The printing process is controlled by numerous parameters, all of which have a significant impact on the resulting quality of printed parts, in terms of print quality and mechanical behavior. Some of these control parameters are: printing speed, printing temperature, bed adhesion and cooling. Investigations on the impact of printing parameters on the properties of manufactured parts are for example described in [2, 7, 8, 16].

In contrast to injection molding, where produced parts are always completely filled with material, 3D printing enables the use of infill strategies. This means that the interior of the parts does not necessarily have to be completely filled with material. Such a strategy saves material and contributes to the concept of lightweight construction. However, it also weakens the product against mechanical loading. The influences of infill strategies and percentages of infill volumes were for example investigated in [10] and [13]. But even a perfect 3D-printed part will always be different to an injection molded one because of the impact of build orientations resulting from layer-wise printing [1, 6, 14, 19].

There is a wide spectrum of printable materials, such as metals, ceramics and polymers, which can be printed by a variety of different additive manufacturing methods. This paper focuses on a polymeric material processed by an additive manufacturing process similar to FDM (fused deposition modeling). More specifically, a thermoplastic polyurethane (TPU) with a shore hardness of 86A is considered, which is a challenging material for 3D printing. Similar materials and their behavior have for example been investigated in [15, 17] and [18]. However, conventional 3D printers with a slicing software are used in those works. This results in samples that are thicker than one strand per layer. To reduce the directional dependencies of mechanical properties, a slicing software varies the building orientation from layer to layer. Thus, it is not possible to get unbiased information about directional influences of the material. To overcome this problem, 3D printing with the SEAM (screw extrusion additive manufacturing) technology is employed in this study. With this technology, it is possible to print big single-layer parts, from which samples can be cut out for mechanical tests in different directions with respect to the building direction. Thus, it is possible to obtain information about the material itself and the influence of build orientation resulting from the SEAM process.
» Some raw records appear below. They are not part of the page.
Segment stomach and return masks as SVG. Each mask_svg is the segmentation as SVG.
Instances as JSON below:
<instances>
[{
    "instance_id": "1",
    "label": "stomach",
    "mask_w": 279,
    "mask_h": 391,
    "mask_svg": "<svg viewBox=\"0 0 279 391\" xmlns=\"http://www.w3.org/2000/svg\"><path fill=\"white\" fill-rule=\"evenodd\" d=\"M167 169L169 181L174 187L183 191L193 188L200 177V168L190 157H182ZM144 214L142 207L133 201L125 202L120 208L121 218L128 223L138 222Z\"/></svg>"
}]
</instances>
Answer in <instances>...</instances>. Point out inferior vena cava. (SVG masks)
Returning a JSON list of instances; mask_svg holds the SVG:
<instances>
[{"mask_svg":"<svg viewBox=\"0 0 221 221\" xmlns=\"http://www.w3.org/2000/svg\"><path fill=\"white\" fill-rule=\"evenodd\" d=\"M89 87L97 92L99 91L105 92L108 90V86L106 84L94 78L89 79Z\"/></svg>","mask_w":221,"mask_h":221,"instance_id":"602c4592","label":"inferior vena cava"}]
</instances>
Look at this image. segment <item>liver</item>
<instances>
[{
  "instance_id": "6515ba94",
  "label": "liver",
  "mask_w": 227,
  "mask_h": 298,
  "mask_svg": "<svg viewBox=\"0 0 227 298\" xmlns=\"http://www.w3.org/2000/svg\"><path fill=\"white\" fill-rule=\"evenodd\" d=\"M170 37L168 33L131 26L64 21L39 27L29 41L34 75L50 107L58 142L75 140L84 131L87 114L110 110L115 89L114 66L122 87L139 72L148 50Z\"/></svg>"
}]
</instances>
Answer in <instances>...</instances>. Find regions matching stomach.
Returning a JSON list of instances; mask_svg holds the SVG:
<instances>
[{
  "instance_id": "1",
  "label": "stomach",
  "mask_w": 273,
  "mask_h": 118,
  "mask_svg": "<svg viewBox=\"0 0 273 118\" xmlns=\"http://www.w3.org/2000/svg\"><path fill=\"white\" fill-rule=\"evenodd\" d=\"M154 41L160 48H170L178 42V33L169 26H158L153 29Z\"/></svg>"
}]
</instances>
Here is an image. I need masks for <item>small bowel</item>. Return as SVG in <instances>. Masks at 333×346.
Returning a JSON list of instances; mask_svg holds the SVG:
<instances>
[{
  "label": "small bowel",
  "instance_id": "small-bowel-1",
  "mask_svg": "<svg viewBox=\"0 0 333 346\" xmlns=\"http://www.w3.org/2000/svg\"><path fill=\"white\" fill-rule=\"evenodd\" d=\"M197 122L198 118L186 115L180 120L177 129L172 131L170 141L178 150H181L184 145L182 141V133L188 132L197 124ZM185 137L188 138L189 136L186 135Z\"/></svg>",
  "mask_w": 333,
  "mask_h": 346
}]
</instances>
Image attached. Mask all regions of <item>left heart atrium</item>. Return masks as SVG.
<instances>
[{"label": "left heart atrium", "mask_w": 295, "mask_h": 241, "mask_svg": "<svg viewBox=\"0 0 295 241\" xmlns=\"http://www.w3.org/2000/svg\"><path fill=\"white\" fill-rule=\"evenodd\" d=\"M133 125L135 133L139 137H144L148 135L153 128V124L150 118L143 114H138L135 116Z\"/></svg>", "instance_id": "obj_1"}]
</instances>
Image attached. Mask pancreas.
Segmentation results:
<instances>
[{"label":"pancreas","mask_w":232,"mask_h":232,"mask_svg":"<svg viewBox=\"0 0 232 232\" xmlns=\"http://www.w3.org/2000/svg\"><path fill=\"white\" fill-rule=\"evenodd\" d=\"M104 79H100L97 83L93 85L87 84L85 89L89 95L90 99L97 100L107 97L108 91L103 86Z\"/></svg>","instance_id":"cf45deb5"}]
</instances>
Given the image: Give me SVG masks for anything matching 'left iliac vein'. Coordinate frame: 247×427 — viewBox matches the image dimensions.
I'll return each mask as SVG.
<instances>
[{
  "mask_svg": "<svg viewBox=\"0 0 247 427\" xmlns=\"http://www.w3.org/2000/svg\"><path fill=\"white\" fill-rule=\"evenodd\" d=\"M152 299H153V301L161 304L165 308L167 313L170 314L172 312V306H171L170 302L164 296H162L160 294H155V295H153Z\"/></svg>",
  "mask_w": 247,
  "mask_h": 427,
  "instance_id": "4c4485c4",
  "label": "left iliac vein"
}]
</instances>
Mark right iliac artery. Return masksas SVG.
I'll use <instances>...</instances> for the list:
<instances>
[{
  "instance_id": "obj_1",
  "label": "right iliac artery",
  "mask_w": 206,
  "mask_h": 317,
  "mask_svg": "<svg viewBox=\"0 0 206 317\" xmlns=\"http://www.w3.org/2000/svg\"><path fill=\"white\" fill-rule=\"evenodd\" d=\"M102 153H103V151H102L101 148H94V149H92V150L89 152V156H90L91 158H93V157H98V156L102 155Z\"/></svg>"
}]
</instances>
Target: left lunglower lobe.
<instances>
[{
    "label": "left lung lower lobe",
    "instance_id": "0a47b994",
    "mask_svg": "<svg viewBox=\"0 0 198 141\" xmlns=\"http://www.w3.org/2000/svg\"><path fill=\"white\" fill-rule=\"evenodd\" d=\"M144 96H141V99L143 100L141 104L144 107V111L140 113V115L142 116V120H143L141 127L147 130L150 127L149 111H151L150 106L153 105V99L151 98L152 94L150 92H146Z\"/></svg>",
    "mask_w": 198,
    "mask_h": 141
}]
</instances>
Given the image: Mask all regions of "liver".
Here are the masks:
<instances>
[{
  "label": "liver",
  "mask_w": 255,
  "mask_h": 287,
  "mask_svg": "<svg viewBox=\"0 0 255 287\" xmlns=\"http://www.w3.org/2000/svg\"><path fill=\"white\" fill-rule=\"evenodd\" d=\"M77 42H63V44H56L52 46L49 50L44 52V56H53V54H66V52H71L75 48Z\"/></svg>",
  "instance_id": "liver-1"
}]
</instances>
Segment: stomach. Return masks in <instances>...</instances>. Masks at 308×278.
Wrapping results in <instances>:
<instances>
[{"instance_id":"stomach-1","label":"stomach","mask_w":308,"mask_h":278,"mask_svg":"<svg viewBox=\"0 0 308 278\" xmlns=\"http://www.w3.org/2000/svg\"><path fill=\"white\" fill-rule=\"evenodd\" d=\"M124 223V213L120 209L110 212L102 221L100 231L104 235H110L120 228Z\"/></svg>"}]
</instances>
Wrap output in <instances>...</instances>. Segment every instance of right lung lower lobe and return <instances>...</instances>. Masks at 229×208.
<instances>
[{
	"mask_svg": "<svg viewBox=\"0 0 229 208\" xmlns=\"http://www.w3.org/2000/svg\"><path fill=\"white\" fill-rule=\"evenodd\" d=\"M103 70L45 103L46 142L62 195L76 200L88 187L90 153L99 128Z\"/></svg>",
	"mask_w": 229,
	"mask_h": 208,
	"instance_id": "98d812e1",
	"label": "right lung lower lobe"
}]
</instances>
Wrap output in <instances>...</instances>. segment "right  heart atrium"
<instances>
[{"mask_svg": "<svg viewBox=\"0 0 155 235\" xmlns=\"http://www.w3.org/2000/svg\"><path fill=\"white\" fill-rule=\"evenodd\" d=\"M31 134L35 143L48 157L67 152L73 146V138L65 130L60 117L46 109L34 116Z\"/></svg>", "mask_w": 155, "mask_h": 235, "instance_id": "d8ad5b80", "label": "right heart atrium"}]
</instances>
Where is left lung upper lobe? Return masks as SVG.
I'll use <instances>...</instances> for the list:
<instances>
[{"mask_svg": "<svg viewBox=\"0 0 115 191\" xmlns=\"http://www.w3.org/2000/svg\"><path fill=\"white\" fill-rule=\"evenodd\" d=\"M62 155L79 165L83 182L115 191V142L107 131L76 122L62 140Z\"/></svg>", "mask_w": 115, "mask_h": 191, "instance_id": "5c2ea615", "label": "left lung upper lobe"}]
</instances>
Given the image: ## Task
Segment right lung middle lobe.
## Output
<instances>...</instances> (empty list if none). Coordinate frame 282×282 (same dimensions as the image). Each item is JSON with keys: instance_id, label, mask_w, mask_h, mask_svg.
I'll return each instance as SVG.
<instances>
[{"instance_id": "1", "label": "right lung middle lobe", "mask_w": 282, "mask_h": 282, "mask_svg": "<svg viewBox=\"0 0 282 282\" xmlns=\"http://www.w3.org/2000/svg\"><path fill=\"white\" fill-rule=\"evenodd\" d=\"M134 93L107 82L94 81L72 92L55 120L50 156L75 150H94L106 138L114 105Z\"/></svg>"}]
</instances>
Main objective of this study is the evaluation and comparison of mechanical properties of TPU samples produced by injection molding and by the SEAM technology. Here, special attention is paid to inelastic properties and directional dependencies due to the building process in additive manufacturing. To this end, “Manufacturing methods” gives an overview on the employed material and manufacturing methods. The “Experiments” then describes the experiments for mechanical testing. This includes uniaxial tension tests with two different loading sequences. First, a multi-hysteresis loading sequence up to moderate stretch levels is used to analyze the dependencies of the inelastic behavior on building direction. Second, monotonic uniaxial tension until rupture is used to analyse maximum strains at break as a first indication for adhesion properties between the layers. Beyond that, a correction procedure for determining the true cross-sectional area area is presented, which takes into account non-planar sample surfaces (resulting from the processes of printing and cutting). Finally, the results of multi-hysteresis and monotonic loading tests are summarized in the “Evaluation of the experiments”.

Materials and methods

Material

The investigated material is the TPU \(\hbox {Desmopan}^{{\textregistered }}\) 487 from Covestro AG, Germany [9]. The material is delivered in form of pellets that can be processed within extrusion-based manufacturing methods like injection molding. The final material shows rubber-like material behavior, has a shore hardness of 86 A and a glass temperature of approximately \({-35}\,^{\circ }\hbox {C}\) [5]. Moreover, beneficial properties are grease and oil-resistance, low compression set and a good heat resistance [9].

Manufacturing methods

Two different extrusion-based manufacturing methods are applied to produce test specimens for mechanical testing. The next section gives a general overview of the SEAM process for 3D printing and explains the applied approach to produce test specimens. The second manufacturing method is conventional injection molding, which is regarded in the next following section.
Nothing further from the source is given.